67 - Find Median From Data Stream
The median is the middle value in a sorted list of integers. For lists of even length, there is no middle value, so the median is the mean of the two middle values.
Implement the MedianFinder class with:
- addNum(int num): Adds an integer to the data stream.
- findMedian(): Returns the median of all elements so far.
Examples¶
Example 1
Input:
["MedianFinder", "addNum", 1, "findMedian", "addNum", 3, "findMedian", "addNum", 2, "findMedian"]
Output:
[null, null, 1.0, null, 2.0, null, 2.0]
Solution¶
Java Code¶
class MedianFinder {
private PriorityQueue<Integer> small; // Max-heap: stores the smaller half
private PriorityQueue<Integer> large; // Min-heap: stores the larger half
public MedianFinder() {
small = new PriorityQueue<>(Collections.reverseOrder());
large = new PriorityQueue<>();
}
public void addNum(int num) {
// 1. Add to the smaller half (max-heap)
small.add(num);
// 2. Balance: ensure small <= large (value-wise)
// Move the largest element from 'small' to 'large'
large.add(small.poll());
// 3. Keep heaps balanced in size
// If 'large' is bigger, move one back to 'small'
// This ensures 'small' always has >= elements than 'large'
if (small.size() < large.size()) {
small.add(large.poll());
}
}
public double findMedian() {
if (small.size() > large.size()) {
// Odd total elements: median is the top of the larger heap (small)
return small.peek();
} else {
// Even total elements: average of roots
return (small.peek() + large.peek()) / 2.0;
}
}
}
Intuition¶
Calculating the median requires a sorted order.
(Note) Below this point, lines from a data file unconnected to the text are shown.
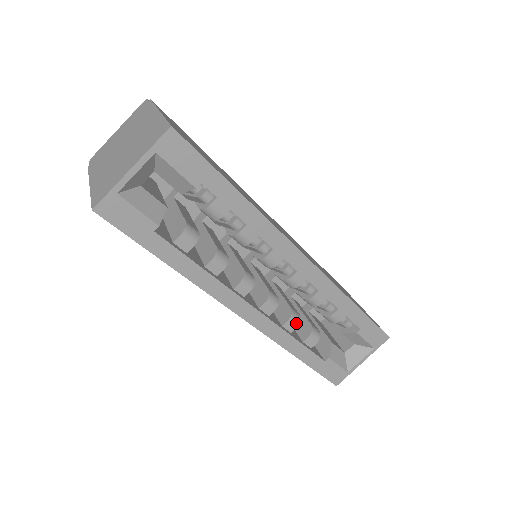
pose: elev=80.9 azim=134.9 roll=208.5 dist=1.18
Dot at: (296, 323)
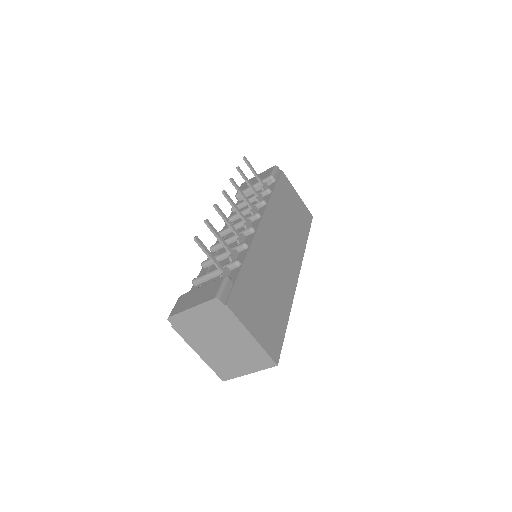
Dot at: occluded
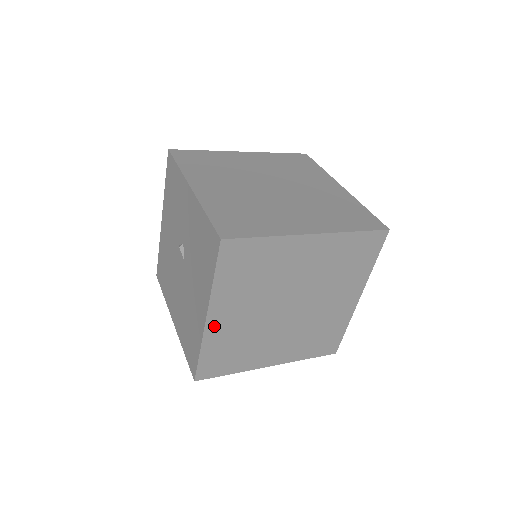
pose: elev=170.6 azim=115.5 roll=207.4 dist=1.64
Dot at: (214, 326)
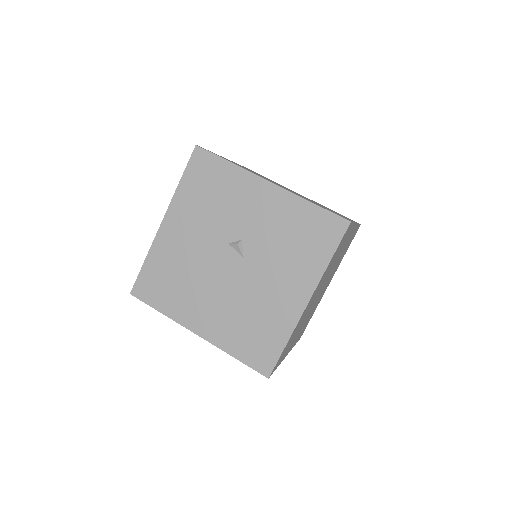
Dot at: (304, 311)
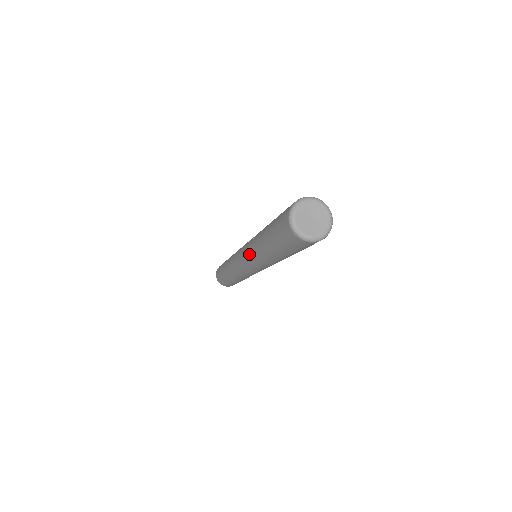
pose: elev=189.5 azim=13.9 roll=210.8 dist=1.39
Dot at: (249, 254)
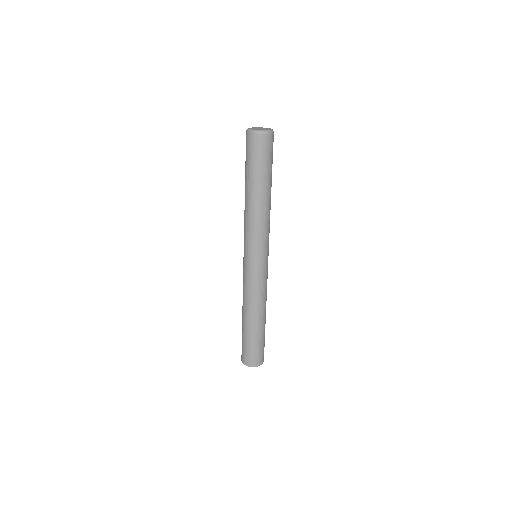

Sorting the entire list every time an element is added would be \(O(N \log N)\) per addition. We can do better.
Two Heaps Strategy¶
We can divide the data stream into two halves:
1. Lower Half: Stored in a Max-Heap (small). The root is the largest of the small values.
2. Upper Half: Stored in a Min-Heap (large). The root is the smallest of the large values.
By maintaining these two heaps such that their sizes differ by at most 1, we can find the median in \(O(1)\) time:
- If total size is odd, the median is the top of the heap with more elements (we design it to be small).
- If total size is even, the median is the average of the tops of both heaps.
Balancing Logic¶
Every time we add a number:
1. Put it in the max-heap (small).
2. Take the maximum element of small and move it to the min-heap (large). This ensures that the upper half actually contains larger numbers than the lower half.
3. If large now has more elements than small, move the minimum element of large back to small.
Complexity Analysis¶
Time Complexity¶
- addNum: \(O(\log n)\) due to the heap insertions and extractions.
- findMedian: \(O(1)\) directly peeking at the roots.
Space Complexity¶
- \(O(n)\) to store all the numbers in the heaps.
Key Takeaways¶
- The two-heap approach is the gold standard for dynamic median tracking.
- Max-heap stores small numbers; Min-heap stores large numbers.
- Always be careful with integer division when calculating the average for even lengths.